**TASK OBJECTIVE**
In the forum thread, how does Pinky answer the reply "Haters gonna hate", and what reason does Pinky give? Explain in one to three sentences.

**SELECTED TEXT**
::::
The amount of birds i have heard talking about 50 shades this 50 shades that, 90% of you fantasies about it and then you complain about a finger up the ****!! 50 Shades... Pfft


----------



## Heavyassweights (Jan 18, 2014)

Loveleelady said:


> ahhh that's awful feel sorry for the women


There he is


----------



## EpicSquats (Mar 29, 2014)

Breaking news: Tekkers has moved further a field to get pvssy, literally. The sheep near Margate are traumatised and pregnant.


----------



## Ryker (May 7, 2015)

Plate said:


> Another riveting post.. Take a seat ya boring cvnt


Fvck off you cvnt.

Or continue to post sh1t and try to be popular.

Get a fvcking life


----------



## Pinky (Sep 3, 2014)

sneeky_dave said:


> 50 shades is weak anyway......
> 
> Tekkers is a UKM legend.
> 
> ...


Wow wow fking wow. Get it right. Pinky aint ready for a tw4t haha

He goes on like he's some some sort of god. I have lost any respect i had for the bloke.


----------



## Pinky (Sep 3, 2014)

godspeed said:


> The amount of birds i have heard talking about 50 shades this 50 shades that, 90% of you fantasies about it and then you complain about a finger up the ****!! 50 Shades... Pfft


Mate i do not fantasise. I get WHAT I WANT WHEN I WANT it.

You cant beat a class looking GF who looks stunning on your arm but is a freak in the bedroom. These birds tekkers talks off, ive wiped better off my shoe.


----------



## sneeky_dave (Apr 2, 2013)

Pinky said:


> Wow wow fking wow. Get it right. Pinky aint ready for a tw4t haha
> 
> He goes on like he's some some sort of god. I have lost any respect i had for the bloke.


Haters gonna hate


----------



## vetran (Oct 17, 2009)

> ]50 shades is weak anyway......
> 
> Tekkers is a UKM legend.
> 
> ...


my mrs bought this book out of charity shop,dont now what chapter she was reading but i got a bj out of it ,well worth the £1.50 lol


----------



## Pinky (Sep 3, 2014)

sneeky_dave said:


> Haters gonna hate


Hate?? Hell no

Enlighten me on how im hating? Each to their own imo, but don't brag about treating woman like cattle. It shows him for exactly what he is


----------



## happygorila (Apr 29, 2015)
::::
**RECORD EXTRACTS**

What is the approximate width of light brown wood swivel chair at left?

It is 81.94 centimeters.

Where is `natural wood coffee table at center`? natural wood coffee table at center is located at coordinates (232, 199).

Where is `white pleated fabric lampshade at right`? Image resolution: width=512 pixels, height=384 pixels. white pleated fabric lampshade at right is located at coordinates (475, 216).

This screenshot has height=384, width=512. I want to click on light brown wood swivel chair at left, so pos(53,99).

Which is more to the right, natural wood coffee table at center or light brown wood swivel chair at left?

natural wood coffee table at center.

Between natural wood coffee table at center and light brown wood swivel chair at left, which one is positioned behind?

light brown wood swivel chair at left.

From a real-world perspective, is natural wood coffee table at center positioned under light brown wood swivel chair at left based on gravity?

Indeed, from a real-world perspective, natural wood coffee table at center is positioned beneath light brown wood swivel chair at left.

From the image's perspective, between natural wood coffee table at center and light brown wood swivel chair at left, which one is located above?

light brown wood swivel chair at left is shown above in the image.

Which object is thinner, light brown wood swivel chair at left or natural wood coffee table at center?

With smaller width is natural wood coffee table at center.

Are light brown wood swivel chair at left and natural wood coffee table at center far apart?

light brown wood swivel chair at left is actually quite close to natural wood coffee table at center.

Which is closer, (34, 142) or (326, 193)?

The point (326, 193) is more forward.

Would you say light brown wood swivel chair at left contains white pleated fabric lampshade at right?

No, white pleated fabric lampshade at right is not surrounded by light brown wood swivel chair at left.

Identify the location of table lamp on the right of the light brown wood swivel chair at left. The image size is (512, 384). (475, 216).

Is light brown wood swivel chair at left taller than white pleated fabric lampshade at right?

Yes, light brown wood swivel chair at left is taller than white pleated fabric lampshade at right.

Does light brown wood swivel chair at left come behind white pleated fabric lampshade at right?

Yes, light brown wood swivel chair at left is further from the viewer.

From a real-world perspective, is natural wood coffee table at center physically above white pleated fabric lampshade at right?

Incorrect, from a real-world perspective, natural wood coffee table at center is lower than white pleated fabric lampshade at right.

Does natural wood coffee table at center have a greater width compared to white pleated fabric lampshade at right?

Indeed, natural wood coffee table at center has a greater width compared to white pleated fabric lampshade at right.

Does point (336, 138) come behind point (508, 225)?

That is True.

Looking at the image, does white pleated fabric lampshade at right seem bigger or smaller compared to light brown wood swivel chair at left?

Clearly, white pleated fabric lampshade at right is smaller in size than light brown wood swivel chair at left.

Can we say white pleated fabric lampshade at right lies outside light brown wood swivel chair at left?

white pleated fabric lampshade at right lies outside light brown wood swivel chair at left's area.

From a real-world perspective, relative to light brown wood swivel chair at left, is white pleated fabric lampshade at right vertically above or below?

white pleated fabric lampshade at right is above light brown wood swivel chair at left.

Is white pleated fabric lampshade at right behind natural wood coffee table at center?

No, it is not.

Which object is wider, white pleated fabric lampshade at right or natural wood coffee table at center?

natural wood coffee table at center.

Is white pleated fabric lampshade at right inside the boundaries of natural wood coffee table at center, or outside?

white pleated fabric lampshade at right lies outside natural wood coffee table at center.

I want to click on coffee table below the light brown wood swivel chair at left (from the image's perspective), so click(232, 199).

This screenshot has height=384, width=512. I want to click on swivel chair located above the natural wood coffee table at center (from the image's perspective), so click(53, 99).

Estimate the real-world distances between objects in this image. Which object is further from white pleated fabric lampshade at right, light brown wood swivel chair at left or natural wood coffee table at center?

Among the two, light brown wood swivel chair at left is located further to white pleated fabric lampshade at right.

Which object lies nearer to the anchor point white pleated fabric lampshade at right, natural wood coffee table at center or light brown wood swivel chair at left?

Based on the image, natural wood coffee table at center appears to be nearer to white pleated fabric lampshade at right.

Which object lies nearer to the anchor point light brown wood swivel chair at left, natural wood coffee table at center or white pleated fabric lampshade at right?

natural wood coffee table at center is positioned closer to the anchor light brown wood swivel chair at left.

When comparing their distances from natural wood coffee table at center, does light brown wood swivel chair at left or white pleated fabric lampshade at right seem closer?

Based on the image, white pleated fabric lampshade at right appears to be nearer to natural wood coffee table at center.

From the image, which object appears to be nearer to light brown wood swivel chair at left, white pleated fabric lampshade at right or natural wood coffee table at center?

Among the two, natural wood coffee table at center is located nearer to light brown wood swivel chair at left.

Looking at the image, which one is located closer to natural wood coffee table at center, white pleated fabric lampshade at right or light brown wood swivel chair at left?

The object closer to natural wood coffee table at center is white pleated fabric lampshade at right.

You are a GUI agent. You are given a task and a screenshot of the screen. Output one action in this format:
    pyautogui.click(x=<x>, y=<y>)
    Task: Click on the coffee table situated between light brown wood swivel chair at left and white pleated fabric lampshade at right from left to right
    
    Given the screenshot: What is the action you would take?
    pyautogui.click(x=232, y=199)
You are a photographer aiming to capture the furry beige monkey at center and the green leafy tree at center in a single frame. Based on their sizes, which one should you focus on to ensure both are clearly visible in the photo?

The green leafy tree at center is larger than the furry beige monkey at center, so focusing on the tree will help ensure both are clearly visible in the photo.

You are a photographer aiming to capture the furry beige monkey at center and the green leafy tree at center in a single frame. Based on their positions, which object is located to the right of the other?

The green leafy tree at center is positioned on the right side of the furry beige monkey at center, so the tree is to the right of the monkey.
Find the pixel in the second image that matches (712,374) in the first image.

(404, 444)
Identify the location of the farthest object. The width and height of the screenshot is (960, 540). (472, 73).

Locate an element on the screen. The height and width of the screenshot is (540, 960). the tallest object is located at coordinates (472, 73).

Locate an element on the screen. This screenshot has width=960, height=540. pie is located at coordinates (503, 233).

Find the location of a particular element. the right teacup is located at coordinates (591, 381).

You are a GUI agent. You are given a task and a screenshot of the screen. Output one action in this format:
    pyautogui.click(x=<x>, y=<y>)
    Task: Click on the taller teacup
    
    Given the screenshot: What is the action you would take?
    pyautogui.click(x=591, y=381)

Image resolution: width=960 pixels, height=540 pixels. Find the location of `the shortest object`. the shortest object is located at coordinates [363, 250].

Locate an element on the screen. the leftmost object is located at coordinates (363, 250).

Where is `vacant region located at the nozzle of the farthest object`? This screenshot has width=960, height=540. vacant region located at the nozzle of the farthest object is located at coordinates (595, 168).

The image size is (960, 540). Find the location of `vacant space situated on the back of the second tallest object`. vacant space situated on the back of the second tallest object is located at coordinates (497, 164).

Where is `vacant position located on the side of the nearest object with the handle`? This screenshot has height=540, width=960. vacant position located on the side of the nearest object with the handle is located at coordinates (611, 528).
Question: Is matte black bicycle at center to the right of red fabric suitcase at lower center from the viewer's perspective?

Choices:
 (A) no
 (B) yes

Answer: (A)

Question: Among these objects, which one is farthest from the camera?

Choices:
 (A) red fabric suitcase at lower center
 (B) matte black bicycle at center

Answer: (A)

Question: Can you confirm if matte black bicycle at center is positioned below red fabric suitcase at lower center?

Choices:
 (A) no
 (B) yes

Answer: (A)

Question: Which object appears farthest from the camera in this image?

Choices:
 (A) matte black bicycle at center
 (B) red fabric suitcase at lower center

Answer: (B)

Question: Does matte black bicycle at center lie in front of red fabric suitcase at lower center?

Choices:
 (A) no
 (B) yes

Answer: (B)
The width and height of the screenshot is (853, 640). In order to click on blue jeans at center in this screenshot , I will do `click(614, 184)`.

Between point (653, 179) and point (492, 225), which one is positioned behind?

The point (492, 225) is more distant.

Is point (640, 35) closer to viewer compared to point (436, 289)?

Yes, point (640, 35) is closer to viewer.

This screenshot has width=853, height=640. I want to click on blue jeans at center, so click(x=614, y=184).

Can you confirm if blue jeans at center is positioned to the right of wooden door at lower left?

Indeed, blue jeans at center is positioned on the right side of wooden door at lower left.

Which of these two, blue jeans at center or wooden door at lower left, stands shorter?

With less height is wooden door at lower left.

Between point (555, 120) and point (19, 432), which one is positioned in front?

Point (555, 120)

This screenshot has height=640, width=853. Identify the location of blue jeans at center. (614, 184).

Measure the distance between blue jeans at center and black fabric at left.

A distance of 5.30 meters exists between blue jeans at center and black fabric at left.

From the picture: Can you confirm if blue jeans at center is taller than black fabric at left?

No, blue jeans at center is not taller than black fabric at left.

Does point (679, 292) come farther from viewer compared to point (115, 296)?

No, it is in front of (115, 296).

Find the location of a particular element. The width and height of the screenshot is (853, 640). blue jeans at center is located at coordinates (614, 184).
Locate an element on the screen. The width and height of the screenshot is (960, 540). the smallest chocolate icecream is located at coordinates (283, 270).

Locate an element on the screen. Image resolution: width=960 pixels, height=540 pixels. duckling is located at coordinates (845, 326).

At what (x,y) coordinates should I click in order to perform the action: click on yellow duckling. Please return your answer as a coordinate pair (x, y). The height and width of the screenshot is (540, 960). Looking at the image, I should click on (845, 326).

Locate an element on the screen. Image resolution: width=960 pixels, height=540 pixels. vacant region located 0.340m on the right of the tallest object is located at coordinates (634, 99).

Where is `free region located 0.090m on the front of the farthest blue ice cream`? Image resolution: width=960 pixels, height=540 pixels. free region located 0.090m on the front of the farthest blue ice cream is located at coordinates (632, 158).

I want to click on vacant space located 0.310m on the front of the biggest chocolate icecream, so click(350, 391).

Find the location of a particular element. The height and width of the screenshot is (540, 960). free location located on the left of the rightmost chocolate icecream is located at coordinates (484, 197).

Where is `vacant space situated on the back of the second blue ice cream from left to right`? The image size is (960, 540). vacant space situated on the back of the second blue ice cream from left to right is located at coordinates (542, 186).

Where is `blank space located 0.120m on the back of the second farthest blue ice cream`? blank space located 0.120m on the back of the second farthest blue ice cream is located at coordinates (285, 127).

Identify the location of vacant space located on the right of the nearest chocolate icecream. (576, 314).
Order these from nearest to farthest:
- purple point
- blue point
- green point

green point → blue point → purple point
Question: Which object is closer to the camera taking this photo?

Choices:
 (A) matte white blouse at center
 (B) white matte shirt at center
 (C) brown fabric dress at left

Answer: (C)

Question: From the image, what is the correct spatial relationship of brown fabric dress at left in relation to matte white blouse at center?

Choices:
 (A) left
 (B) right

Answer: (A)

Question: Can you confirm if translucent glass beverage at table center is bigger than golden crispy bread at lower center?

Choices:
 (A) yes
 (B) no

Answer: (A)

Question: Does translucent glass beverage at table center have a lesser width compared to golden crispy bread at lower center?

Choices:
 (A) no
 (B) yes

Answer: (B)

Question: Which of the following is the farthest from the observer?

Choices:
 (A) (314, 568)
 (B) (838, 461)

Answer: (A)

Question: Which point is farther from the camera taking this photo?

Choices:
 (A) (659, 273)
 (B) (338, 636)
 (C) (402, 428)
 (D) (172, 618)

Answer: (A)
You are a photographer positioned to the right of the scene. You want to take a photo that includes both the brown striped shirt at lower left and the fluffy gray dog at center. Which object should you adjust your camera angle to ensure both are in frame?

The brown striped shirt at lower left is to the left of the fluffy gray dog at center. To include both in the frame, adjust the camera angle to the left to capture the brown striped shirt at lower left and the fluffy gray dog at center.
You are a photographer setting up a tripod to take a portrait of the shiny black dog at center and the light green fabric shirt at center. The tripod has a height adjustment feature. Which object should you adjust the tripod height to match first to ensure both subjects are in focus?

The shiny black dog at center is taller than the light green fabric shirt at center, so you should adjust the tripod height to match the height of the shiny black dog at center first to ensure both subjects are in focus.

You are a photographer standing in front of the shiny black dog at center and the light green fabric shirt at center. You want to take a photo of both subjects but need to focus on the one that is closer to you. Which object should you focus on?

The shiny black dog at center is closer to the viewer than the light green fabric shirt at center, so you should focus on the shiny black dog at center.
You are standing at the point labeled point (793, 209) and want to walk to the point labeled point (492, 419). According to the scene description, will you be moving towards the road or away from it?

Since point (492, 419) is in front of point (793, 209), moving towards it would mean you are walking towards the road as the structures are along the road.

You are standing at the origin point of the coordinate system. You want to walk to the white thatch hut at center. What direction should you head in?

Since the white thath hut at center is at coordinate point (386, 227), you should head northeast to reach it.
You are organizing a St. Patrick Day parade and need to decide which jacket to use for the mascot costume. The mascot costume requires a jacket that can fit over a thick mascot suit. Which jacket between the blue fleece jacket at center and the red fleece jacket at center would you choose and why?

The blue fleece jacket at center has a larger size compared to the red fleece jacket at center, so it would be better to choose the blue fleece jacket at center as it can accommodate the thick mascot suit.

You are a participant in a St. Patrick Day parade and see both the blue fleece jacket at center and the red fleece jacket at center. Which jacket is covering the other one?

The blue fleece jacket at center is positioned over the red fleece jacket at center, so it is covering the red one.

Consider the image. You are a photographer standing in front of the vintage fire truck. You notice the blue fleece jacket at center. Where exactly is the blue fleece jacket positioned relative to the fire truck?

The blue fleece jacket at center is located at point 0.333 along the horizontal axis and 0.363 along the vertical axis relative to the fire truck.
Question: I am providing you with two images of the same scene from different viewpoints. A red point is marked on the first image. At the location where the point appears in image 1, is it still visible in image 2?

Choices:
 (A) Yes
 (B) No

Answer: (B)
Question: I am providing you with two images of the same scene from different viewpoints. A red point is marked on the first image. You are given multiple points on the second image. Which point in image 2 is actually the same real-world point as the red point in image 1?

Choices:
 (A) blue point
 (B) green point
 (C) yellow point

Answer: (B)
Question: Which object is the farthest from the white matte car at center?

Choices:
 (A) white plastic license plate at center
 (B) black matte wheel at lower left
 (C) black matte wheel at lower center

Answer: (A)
::::
**RESPONSE TO THE TASK**
Pinky rejects the idea of hating ("Hate?? Hell no") and says "Each to their own." Pinky's objection is only to bragging about treating women like cattle, which Pinky says "shows him for exactly what he is."